• [EXTRACTED MATERIAL]:
——
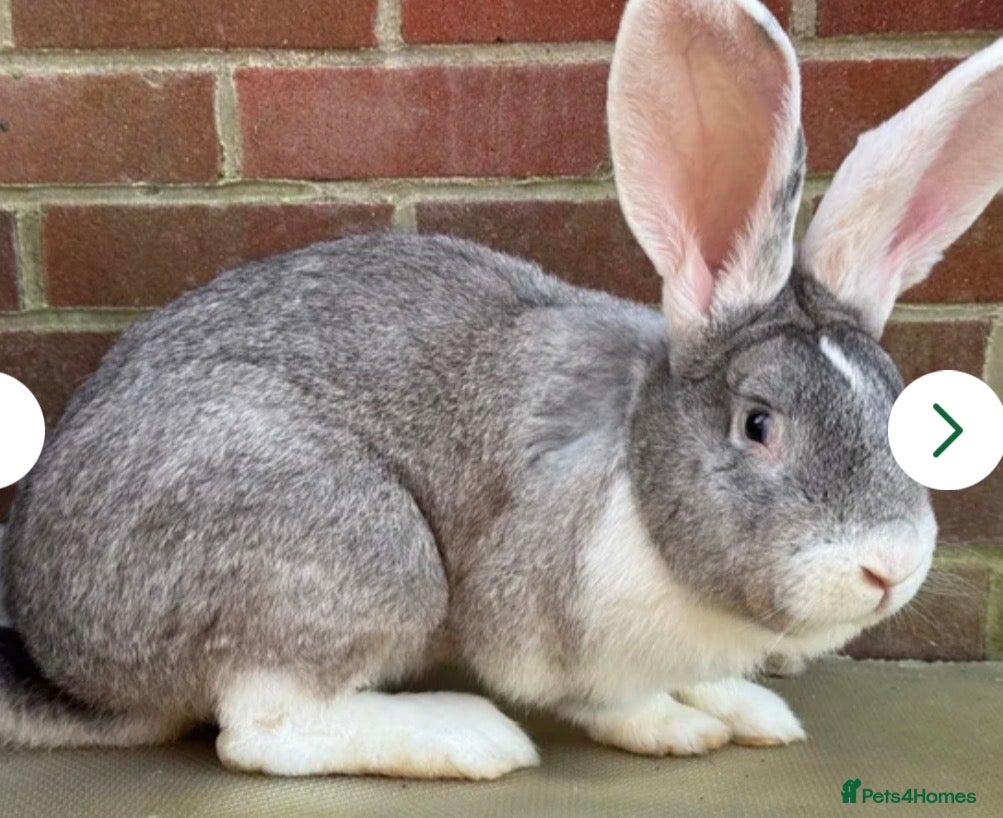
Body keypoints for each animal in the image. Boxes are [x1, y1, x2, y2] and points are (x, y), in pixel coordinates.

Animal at [2, 0, 1003, 780]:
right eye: (758, 424)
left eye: (907, 409)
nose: (888, 567)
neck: (637, 481)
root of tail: (70, 663)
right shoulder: (550, 612)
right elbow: (610, 698)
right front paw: (676, 730)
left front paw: (748, 712)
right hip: (357, 547)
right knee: (260, 729)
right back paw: (467, 738)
——
Could you write out the whole listing exactly, dropping the pictures?

Body keypoints for each animal in the image. Boxes are [x1, y1, x2, y2] and points are (x, y), in pixel coordinates.

Animal at [2, 0, 1003, 780]:
right eye: (758, 424)
left eye: (907, 409)
nose: (888, 567)
neck: (637, 481)
root of tail: (70, 663)
right shoulder: (550, 612)
right elbow: (610, 698)
right front paw: (676, 730)
left front paw: (748, 712)
right hip: (357, 547)
right knee: (260, 729)
right back paw: (467, 738)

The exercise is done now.